#### Exercise
Below are the records to transcribe exactly; do not include any images.

#### Supplied data
○ ○ ○
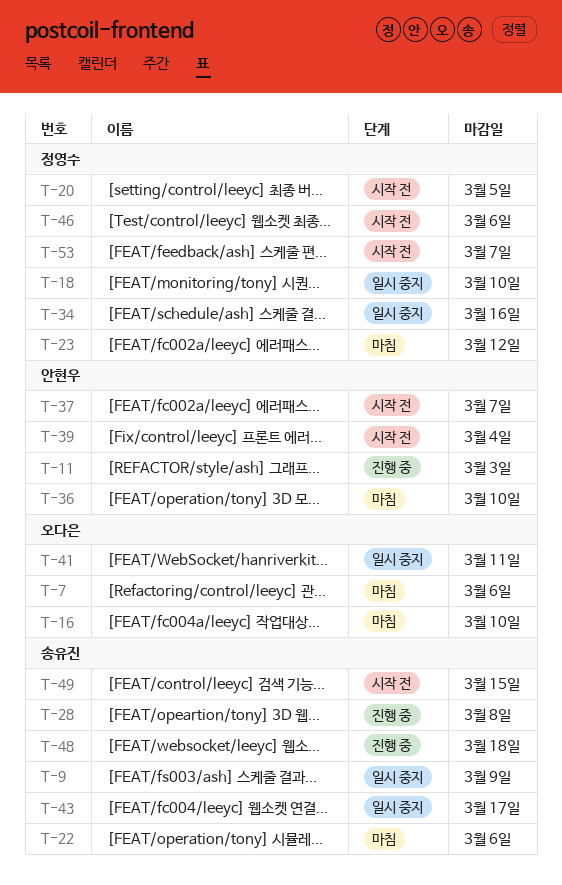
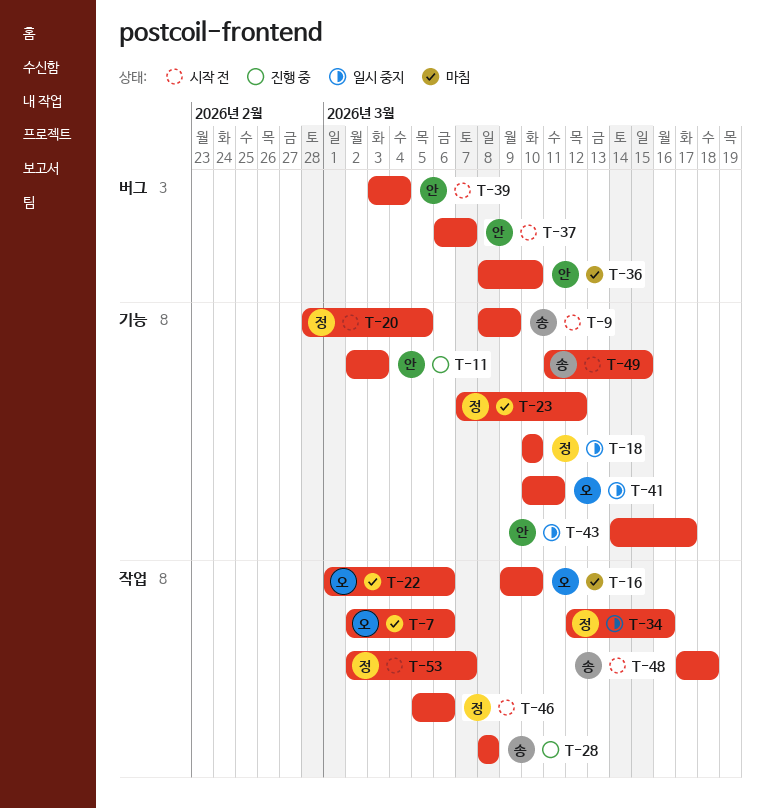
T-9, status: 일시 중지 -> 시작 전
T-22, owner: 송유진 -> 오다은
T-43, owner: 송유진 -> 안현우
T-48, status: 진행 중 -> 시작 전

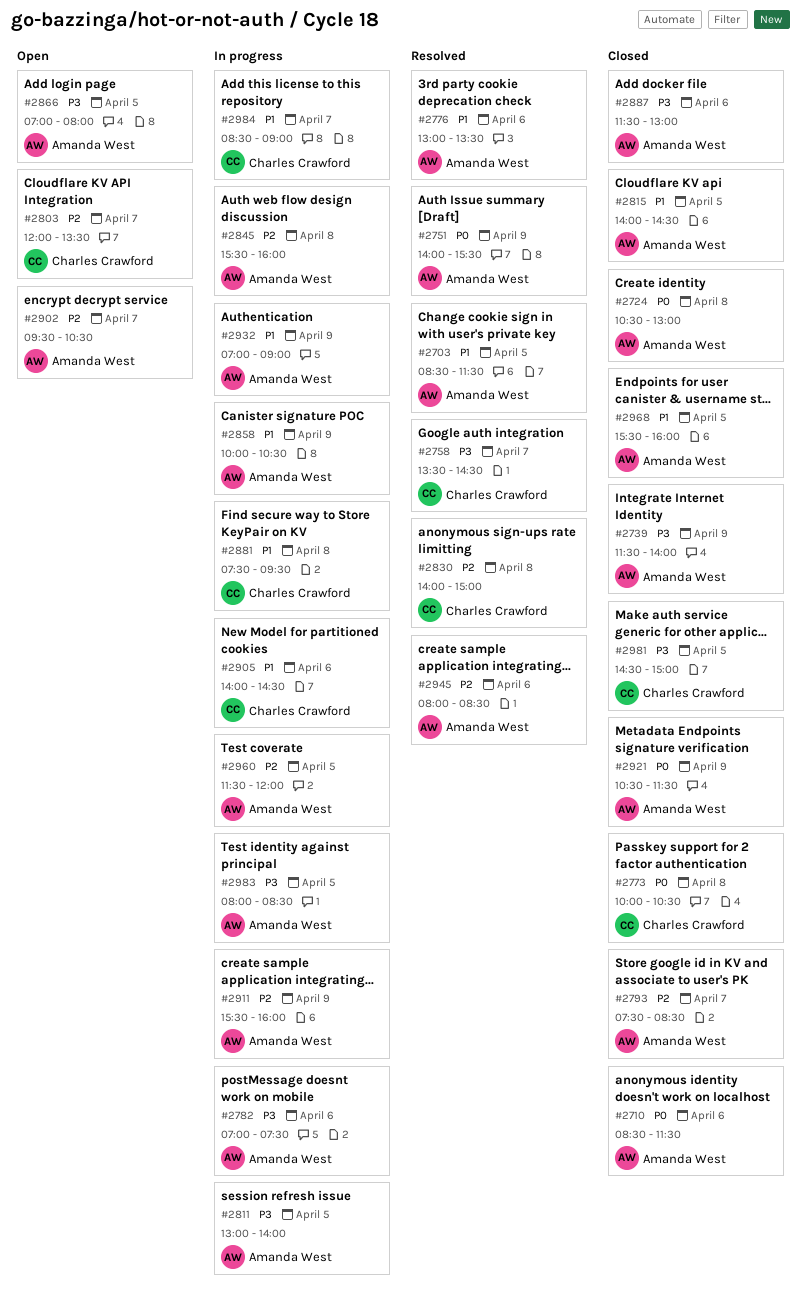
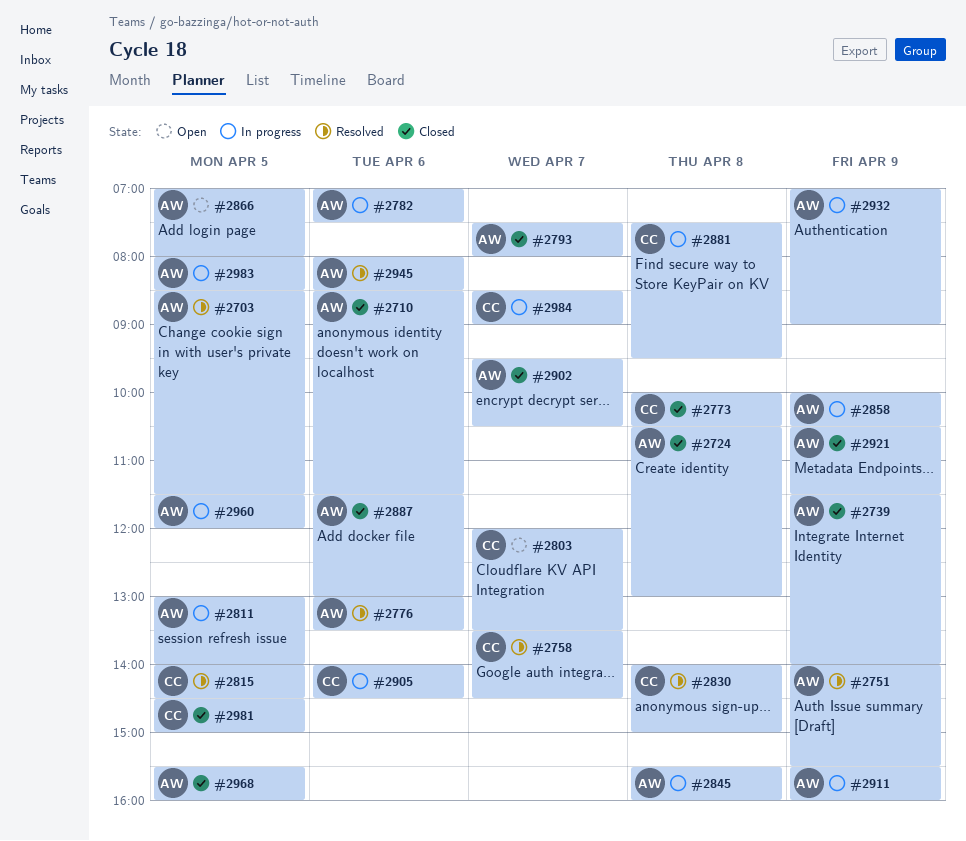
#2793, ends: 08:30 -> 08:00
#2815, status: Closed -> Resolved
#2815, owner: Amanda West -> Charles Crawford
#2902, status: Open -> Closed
○ ○ ○
#### Answer
T-9, status: 일시 중지 -> 시작 전
T-22, owner: 송유진 -> 오다은
T-43, owner: 송유진 -> 안현우
T-48, status: 진행 중 -> 시작 전

#2793, ends: 08:30 -> 08:00
#2815, status: Closed -> Resolved
#2815, owner: Amanda West -> Charles Crawford
#2902, status: Open -> Closed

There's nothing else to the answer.